I have a terrible memory for details - the term “quit claim” rings a bell, but I don’t remember filing anything with any clerks.
re: Escrow - at one point, when I refinanced, I learned that it wasn’t required.
There was no rule stating that I couldn’t just pay the insurance and taxes myself, so I did.
To me, escrow was just needlessly complicating the issue.
My property tax is billed quarterly and I pay my insurance in full annually.
My monthly mortgage payments were higher than any of those payments, so affordability isn’t an issue.
@DennisG2014
If you’re putting less than 20% down on a house, lenders do generally require an escrow account and you have to put your payments for Private Mortgage Insurance (PMI) in it.
If you’re over that threshold, you usually don’t have to carry PMI and don’t have to have an escrow account.
@DennisG2014 @Limewater
Perhaps this has changed since the last time we re-financed. The less than 20% equity PMI requirement has been there nearly forever.
But when we refinanced, the broker required an interest rate bump to eliminate escrow for property taxes and insurance. And we had something like 50% equity at that point.
@DennisG2014 @RedOak I’ve never refinanced, but when we bought our first house our lender did not require it.
@DennisG2014 @Limewater @RedOak Many lenders want escrow accounts so they can be sure that insurance and taxes being paid. Not everyone has the financial discipline to keep it separate and paid up to date. As the financial owner, the last thing a lender would want is a pile of rubble should a disaster happen or for the property to go to auction and snatched out from underneath them because someone didn’t pay their taxes.
AFAIK, the lenders cannot force a buyer to have an escrow account, but the higher rate is an indirect way of making the buyer want one to be set up.
@DennisG2014 @Limewater @narfcake
BTW, I should have mentioned our credit score is virtually perfect and has been as long as we’ve known of its existence.
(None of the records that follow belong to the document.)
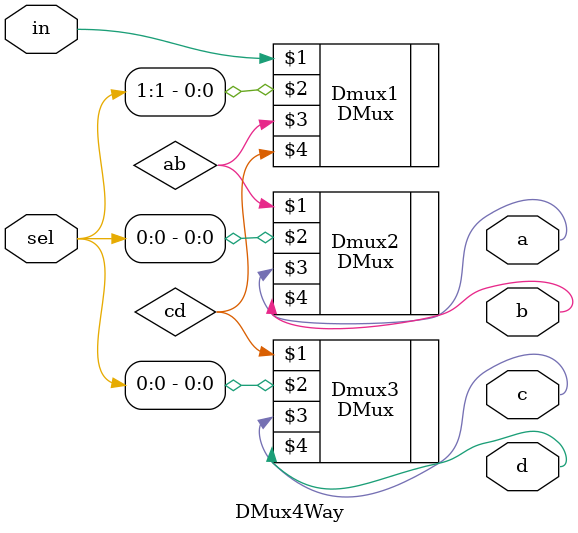
<source format=v>
`include "DMux.v"
module DMux4Way(    input in,
                    input [1:0] sel,
                    output a, b, c, d);
    DMux Dmux1(in, sel[1:1], ab, cd);
    DMux Dmux2(ab, sel[0:0], a, b);
    DMux Dmux3(cd, sel[0:0], c, d);
endmodule
</source>
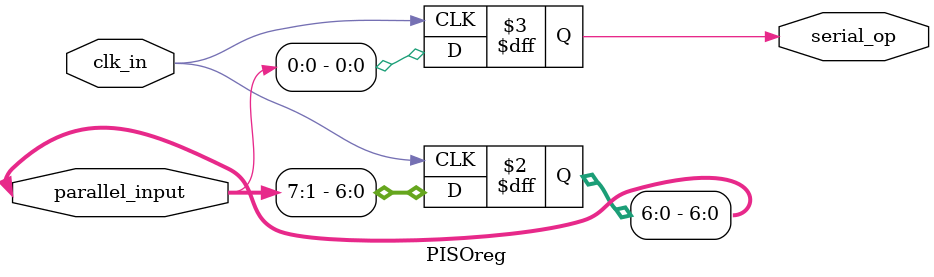
<source format=v>
`timescale 1ns / 1ps
module PISOreg(
	 parallel_input,
    serial_op,
	 clk_in
    );
	 
inout [7:0] parallel_input;
input clk_in;
output serial_op;
reg[7:0] Parallel_input;

always @(posedge clk_in)begin
	serial_op<=parallel_input[0];
	parallel_input[0]<=parallel_input[1];
	parallel_input[1]<=parallel_input[2];
	parallel_input[2]<=parallel_input[3];
	parallel_input[3]<=parallel_input[4];
	parallel_input[4]<=parallel_input[5];
	parallel_input[5]<=parallel_input[6];
	parallel_input[6]<=parallel_input[7];
end
endmodule

</source>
So perhaps we chose a really risk averse finance source.
Perhaps finance sources holding the mortgage rather than selling it are more willing to make judgement calls about escrow requirements.
However, it stands to reason, when reselling a mortgage rather than holding it, one with an escrow requirement will fetch a higher price… as will one with a slightly higher interest rate to make up for the lack of escrow requirement.
I’m not “in the business”, so who knows…
@DennisG2014 @Limewater @RedOak I was somewhat in the business during the “housing boom” period; I was an “auditor” part time. Back then, there wasn’t a consistent pattern to escrow account requirements and rates, but the lenders that “insisted” on one tended to offer lower rates whereas ones that were explicit in it being optional usually weren’t the lowest.
The thing is my job wasn’t to actually to audit or validate any of the information but to merely check off whether the necessary documents were included or excluded in a loan package. Job verification consisted of one question: “Does [the borrower] work there?”. Any account verification was only for current balance and 60 day average. For a stated income loan, I had to make sure that none of the documents actually showed the borrower’s [real] income. For NINJA loans (No Income No Job or Assets), I had to make sure that none of the documents actually showed the borrower’s [real] income, job, or assets.
It was pretty fucking ridiculous, and I got out of it well before the crash.
@DennisG2014 @Limewater @narfcake
Our neighbor worked in that middle area, between the folks initiating mortgages and the market where they were re-sold.
Like you, she grew tired of the slimy practices - whether it be missing documentation or questionable documentation. She got completely out of the business.
@RedOak I recall one package in which a borrower’s response was written in crayon. At least that got rejected with the request that “all documents must be in black or blue ink only”.